Early Islam was intensely expansionist. Fervor for the new religion, as well as economic and social factors, fueled this expansionism. Conquering armies and migrating tribes swept out of Arabia and spread Islam. By the end of Islam's first century, Islamic armies had reached far into North Africa and eastward and northward into Asia. Among the first countries to come under their control was Egypt, which Arab forces invaded in 640. The following year, Amr ibn al As conquered Cairo (then known as Babylon) and renamed the city Al Fustat. By 647, after the surrender of Alexandria, the whole country was under Muslim rule (see The Arab Conquest, 639-41 , ch. 1). Amr, Egypt's first Muslim ruler, was influenced by the Prophet's advice that Muslims should be kind to the Egyptians because of their kinship ties to Arabs. According to Islamic tradition, Ismail's mother, Hagar, was of Egyptian origin.
Amr allowed the Copts to choose between converting to Islam or retaining their beliefs as a protected people. Amr gave them this choice because the Prophet had recognized the special status of the "People of the Book" (Jews and Christians), whose scriptures he considered perversions of God's true word but nevertheless contributory to Islam. Amr believed that Jews and Christians were people who had approached but not yet achieved the perfection of Islam, so he did not treat them like pagans who would be forced into choosing between Islam and death. Jews and Christians in Muslim territories could live according to their own religious laws and in their own communities if they accepted the position of dhimmis, or tolerated subject peoples. Dhimmis were required to recognize Muslim authority, pay additional taxes, avoid proselytism among Muslims, and give up certain political rights. By the ninth century A.D., most Egyptians had converted to Islam.
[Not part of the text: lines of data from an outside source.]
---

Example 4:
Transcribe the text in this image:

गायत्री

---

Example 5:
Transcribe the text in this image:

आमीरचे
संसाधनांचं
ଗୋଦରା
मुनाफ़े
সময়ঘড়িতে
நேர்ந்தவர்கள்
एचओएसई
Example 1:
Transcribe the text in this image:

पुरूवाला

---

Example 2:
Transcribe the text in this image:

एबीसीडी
Amr had chosen Al Fustat as the capital of Islamic Egypt because a canal connected the city to the Red Sea, which provided easy access to the Muslim heartland in the Arabian Peninsula. He initiated construction of Cairo's oldest extant mosque, the Amr ibn al As Mosque, which was completed in 711, several years after his death. Successive rulers also built mosques and other religious buildings as monuments to their faith and accomplishments. Egypt's first Turkish ruler, Ahmad ibn Tulun, built one of Cairo's most renowned mosques, the Ibn Tulun Mosque, in 876.
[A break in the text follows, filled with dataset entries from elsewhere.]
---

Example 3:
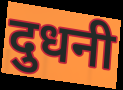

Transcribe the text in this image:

दुधनी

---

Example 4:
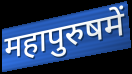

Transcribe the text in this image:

महापुरुषमें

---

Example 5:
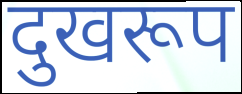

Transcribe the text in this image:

दुखरूप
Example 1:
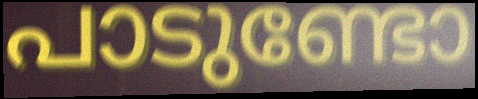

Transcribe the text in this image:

പാടുണ്ടോ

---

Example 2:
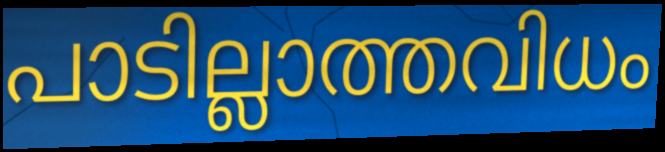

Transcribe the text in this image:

പാടില്ലാത്തവിധം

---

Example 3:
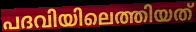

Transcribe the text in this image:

പദവിയിലെത്തിയത്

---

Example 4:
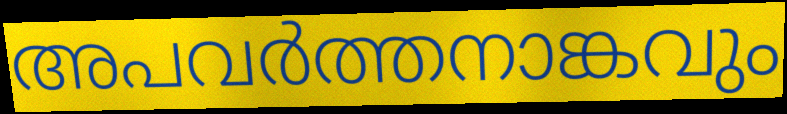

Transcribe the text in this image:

അപവർത്തനാങ്കവും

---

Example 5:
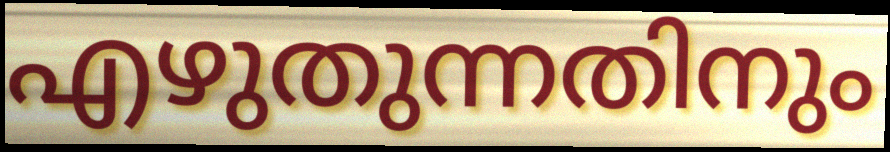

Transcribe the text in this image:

എഴുതുന്നതിനും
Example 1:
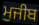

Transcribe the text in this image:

ਮੁਜੀਬ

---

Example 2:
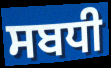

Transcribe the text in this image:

ਸਬਧੀ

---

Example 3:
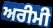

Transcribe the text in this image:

ਅਰੀਮੀ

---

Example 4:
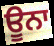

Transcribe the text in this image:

ਊਨਾ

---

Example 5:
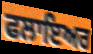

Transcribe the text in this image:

ਫਲਾਇਅਰ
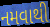
નમવાથી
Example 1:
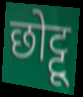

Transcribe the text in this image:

छोट्टू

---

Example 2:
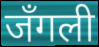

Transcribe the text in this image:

जँगली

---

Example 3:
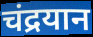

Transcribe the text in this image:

चंद्रयान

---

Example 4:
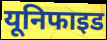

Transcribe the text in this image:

यूनिफाइड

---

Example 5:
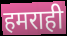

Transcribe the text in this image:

A Shia dynasty, the Fatimids, conquered Egypt in 969 and ruled the country for 200 years (see The Tulinids, Ikhshidids, Fatimids, and Ayyubids, 868-1260 , ch. 1). Although the Fatimids endowed numerous mosques, shrines, and theological schools, they did not firmly establish their faith (known today as Ismaili Shia Islam--see Glossary) in Egypt. Numerous sectarian conflicts among Fatimid Ismailis after 1050 may have been a factor in Egyptian Muslim acceptance of Saladin's (Salah ad Din ibn Ayyub) reestablishment of Sunni Islam as the state religion in 1171. Al Azhar theological school, endowed by the Fatimids, changed quickly from a center of Shia learning to a bastion of Sunni orthodoxy. There were virtually no Ismailis in Egypt in 1990, although large numbers lived in India and Pakistan and smaller communities were in Afghanistan, Iran, Syria, and several countries in East Africa.